Because SWNTs are capable of interacting with widely used tetrazolium salts (e.g., MTT) and luminescing intrinsically near 520 nm, we selected propidium iodide (PI) and 4'-6-diamidino-2-phenylindole (DAPI) to assess the cytotoxicity of SWNTs. These fluorescent dyes did not significantly interact or overlap with the SWNT emission spectra. Our fluorescence-based assays showed that cells incubated with pristine SWNTs for 60 min exhibited a substantial loss in viability (Figure 2c). The percentage of inactivated or compromised E. coli cells (i.e., PI-stained) on SWNT aggregates averaged 79.9 ± 9.8%, which was significantly higher than the average of the control (7.6 ± 2.1% without SWNT) under similar conditions (Figure 2d). Notably, the free-swimming cells in the sample with SWNTs exhibited no significant difference in viability (7.2 ± 2.4%) compared to that of the control.

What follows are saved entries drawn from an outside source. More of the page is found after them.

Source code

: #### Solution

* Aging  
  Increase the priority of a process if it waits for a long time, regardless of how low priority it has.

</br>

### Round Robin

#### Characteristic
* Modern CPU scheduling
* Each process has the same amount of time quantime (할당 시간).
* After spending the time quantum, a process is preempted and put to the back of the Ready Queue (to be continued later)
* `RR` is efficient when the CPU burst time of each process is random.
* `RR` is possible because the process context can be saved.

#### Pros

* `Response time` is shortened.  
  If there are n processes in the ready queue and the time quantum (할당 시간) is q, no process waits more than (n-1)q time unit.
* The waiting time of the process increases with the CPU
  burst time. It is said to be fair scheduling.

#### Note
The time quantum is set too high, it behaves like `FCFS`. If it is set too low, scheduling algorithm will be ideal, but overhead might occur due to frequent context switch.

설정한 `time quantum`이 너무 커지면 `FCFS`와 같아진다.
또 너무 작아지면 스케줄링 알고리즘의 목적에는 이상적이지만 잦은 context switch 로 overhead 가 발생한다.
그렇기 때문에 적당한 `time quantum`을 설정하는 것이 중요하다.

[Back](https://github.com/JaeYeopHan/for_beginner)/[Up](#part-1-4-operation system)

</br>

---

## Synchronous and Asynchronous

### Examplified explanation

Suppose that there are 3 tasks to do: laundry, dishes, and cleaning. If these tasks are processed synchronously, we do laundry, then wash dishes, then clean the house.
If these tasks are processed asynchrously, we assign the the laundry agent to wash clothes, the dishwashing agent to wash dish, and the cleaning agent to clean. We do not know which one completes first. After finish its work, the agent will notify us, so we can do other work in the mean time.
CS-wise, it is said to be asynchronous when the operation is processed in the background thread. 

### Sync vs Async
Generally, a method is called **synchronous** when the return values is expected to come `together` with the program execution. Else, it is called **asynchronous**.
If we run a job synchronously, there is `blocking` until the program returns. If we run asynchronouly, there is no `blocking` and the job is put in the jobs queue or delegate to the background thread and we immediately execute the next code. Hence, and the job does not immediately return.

Additional experiments with doses of SWNT ranging from 1 to 50 g/mL confirmed that the viability of the free-swimming cells was independent of the SWNT dose whereas cells on SWNT aggregates always exhibited a substantial loss of viability. The above results imply that direct contact between cells and SWNT aggregates was essential for the inactivation of E. coli cells. We also found that the biotoxicity was dependent on the bacterial incubation time with SWNTs. The average percentages of loss of viability (i.e., PI-stained) for cells on SWNT aggregates were 73.1 ± 5.4%, 79.9 ± 9.8%, and 87.6 ± 4.7% for 30, 60, and 120 min incubation times, respectively. No significant change was observed for the control cells under the same conditions.